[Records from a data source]
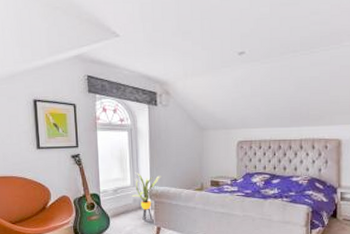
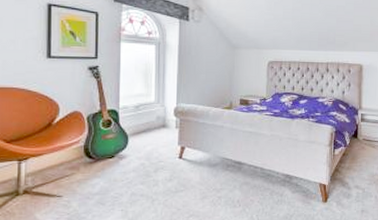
house plant: present [131,172,161,221] -> none [154,88,189,141]

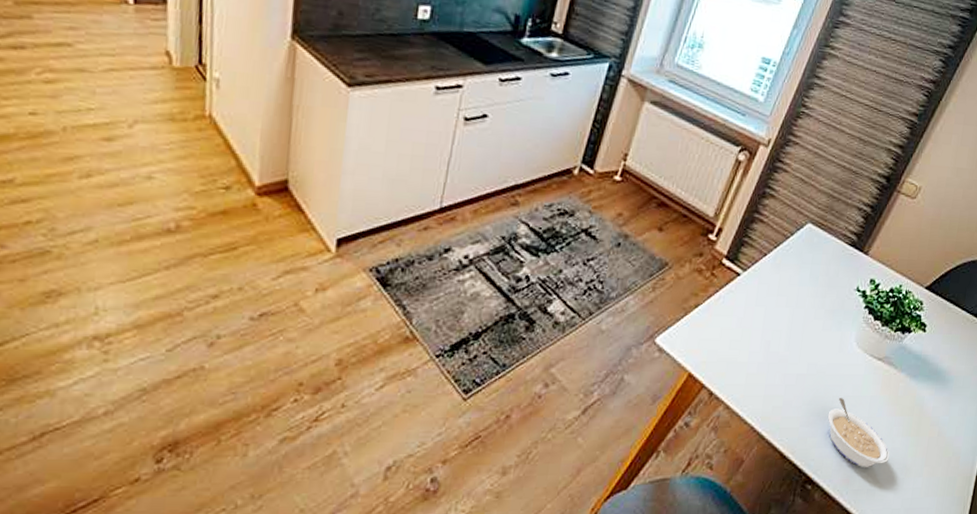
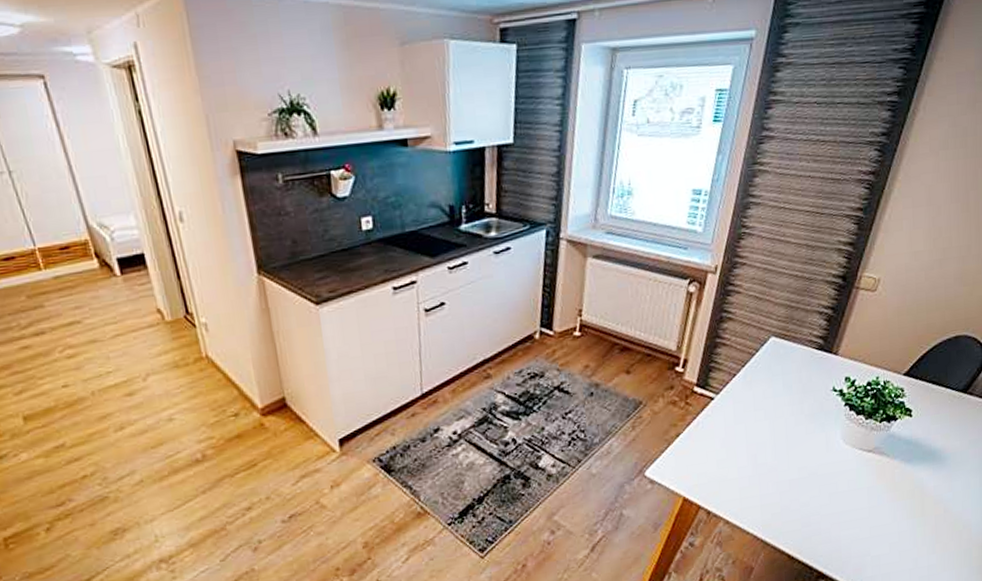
legume: present [827,398,890,467] -> none [827,494,898,555]

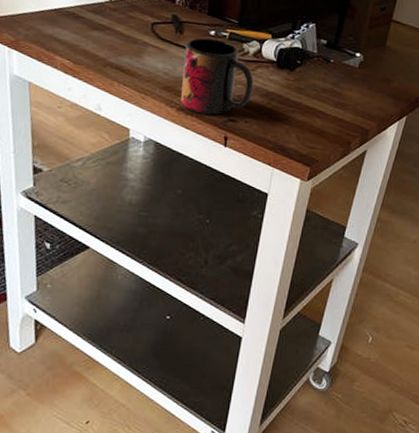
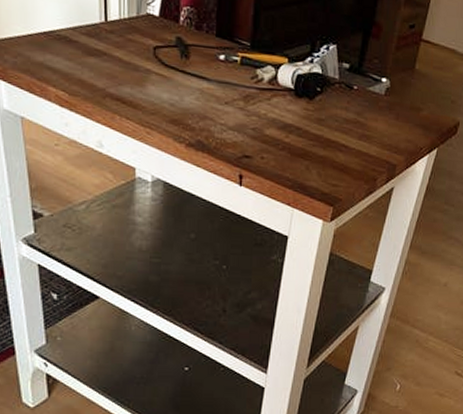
mug: present [181,37,254,115] -> none [190,63,270,151]

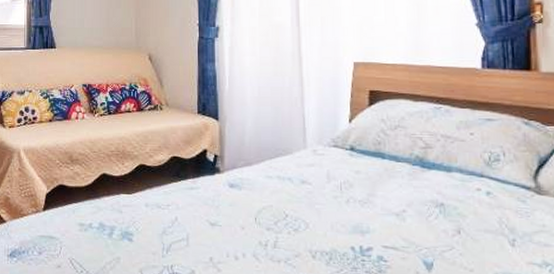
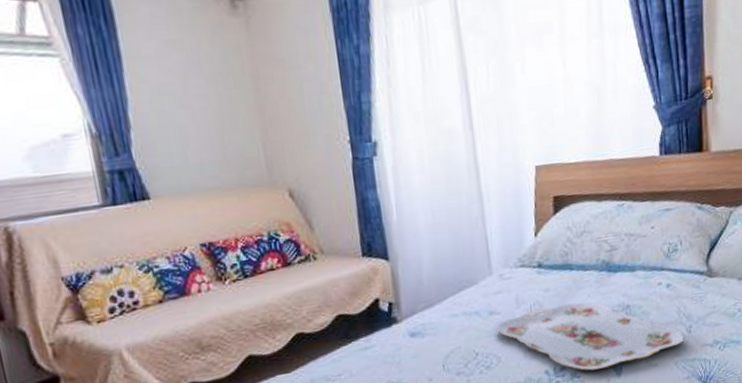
serving tray: none [307,188,507,261] -> present [497,302,685,371]

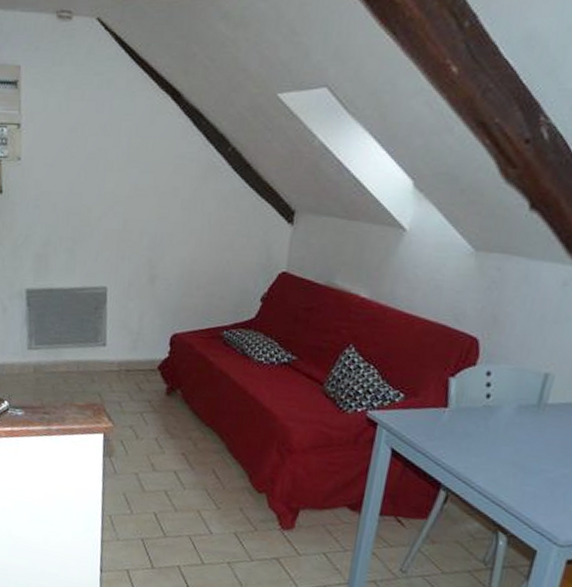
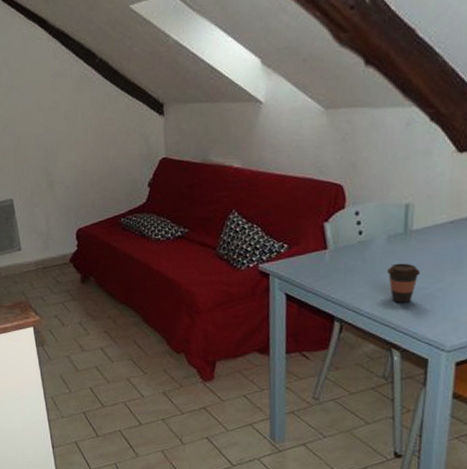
coffee cup: none [509,437,547,484] -> present [387,263,420,303]

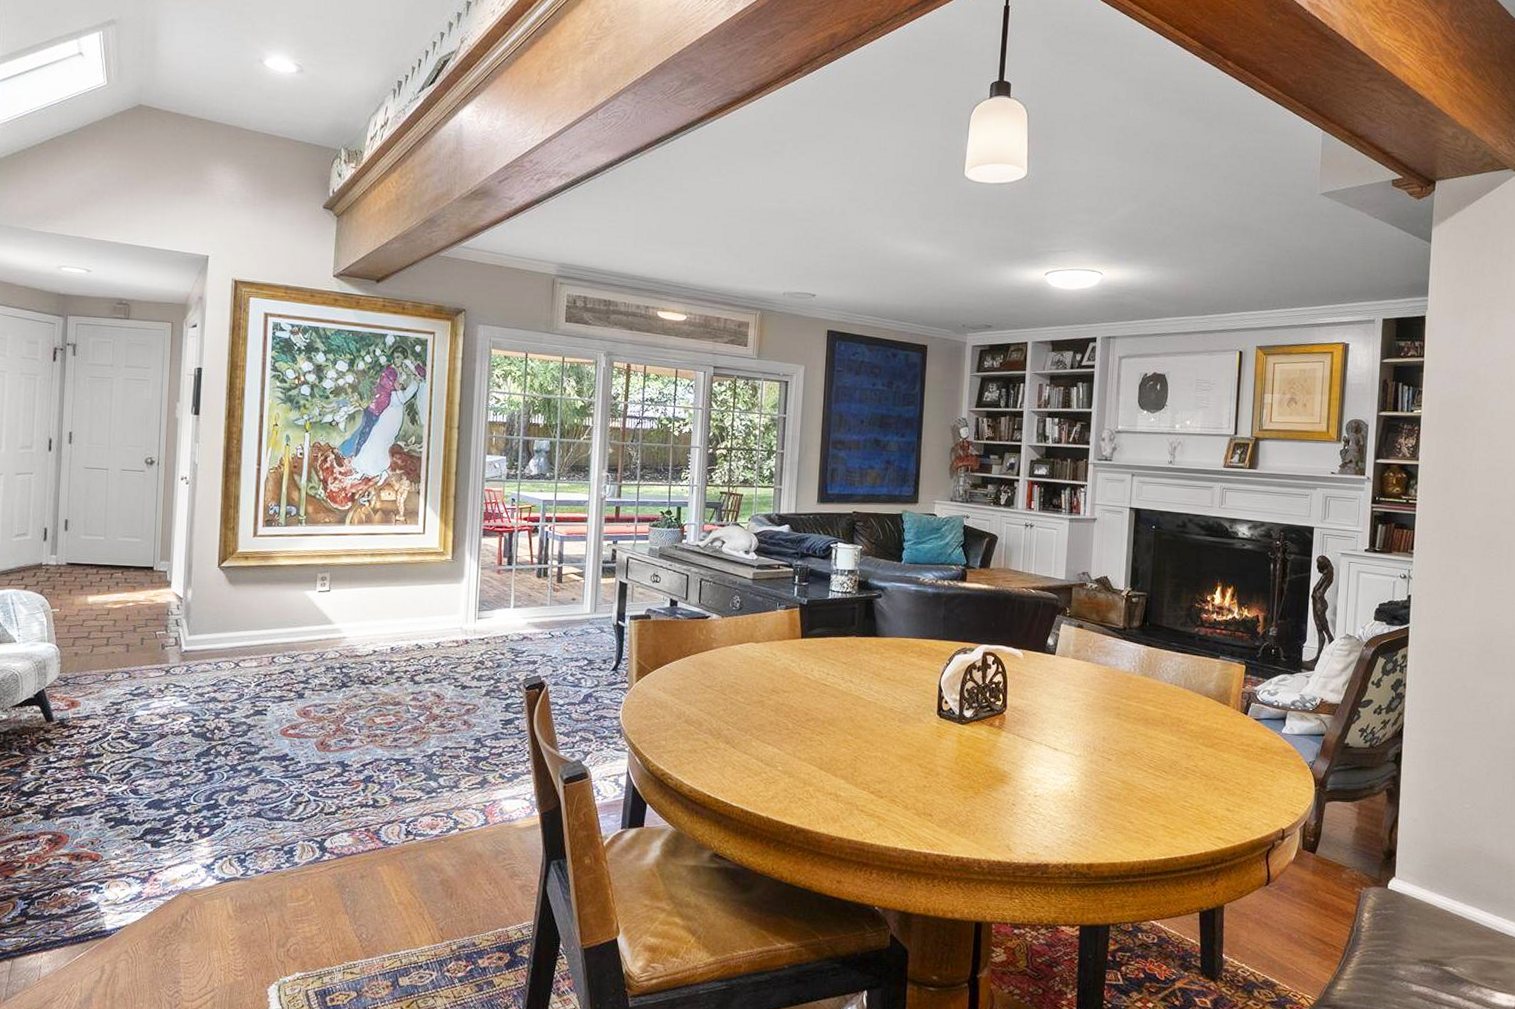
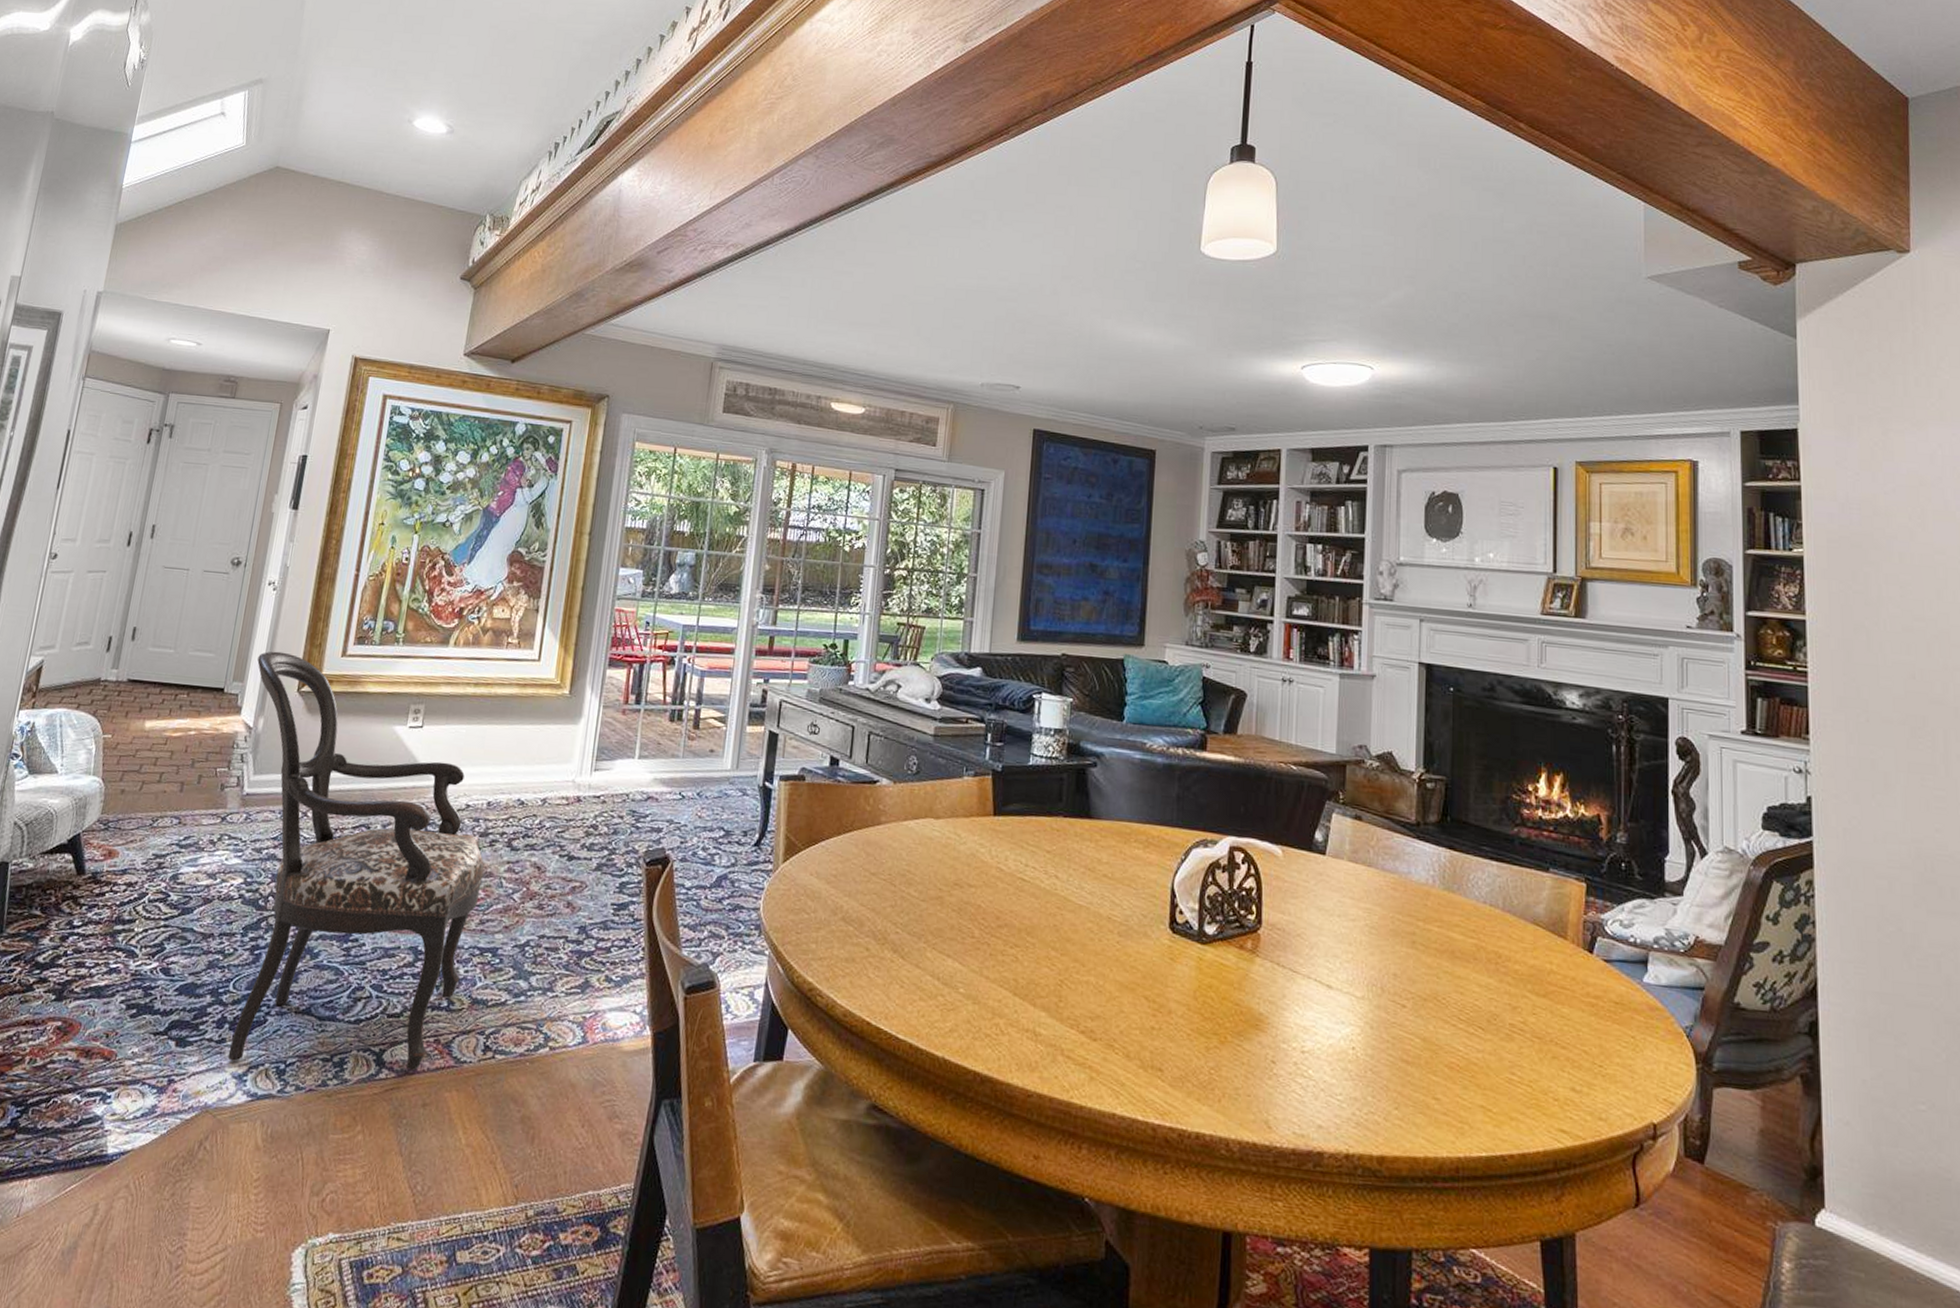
armchair: none [180,534,394,855] -> present [227,651,485,1070]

== WORK TO BE COMPLETED ==
Pictures are to be omitted; set down the rest of the entries exactly as given.

== RESULT ==
house plant: present [131,172,161,221] -> none [154,88,189,141]

legume: present [827,398,890,467] -> none [827,494,898,555]

mug: present [181,37,254,115] -> none [190,63,270,151]

serving tray: none [307,188,507,261] -> present [497,302,685,371]

coffee cup: none [509,437,547,484] -> present [387,263,420,303]

armchair: none [180,534,394,855] -> present [227,651,485,1070]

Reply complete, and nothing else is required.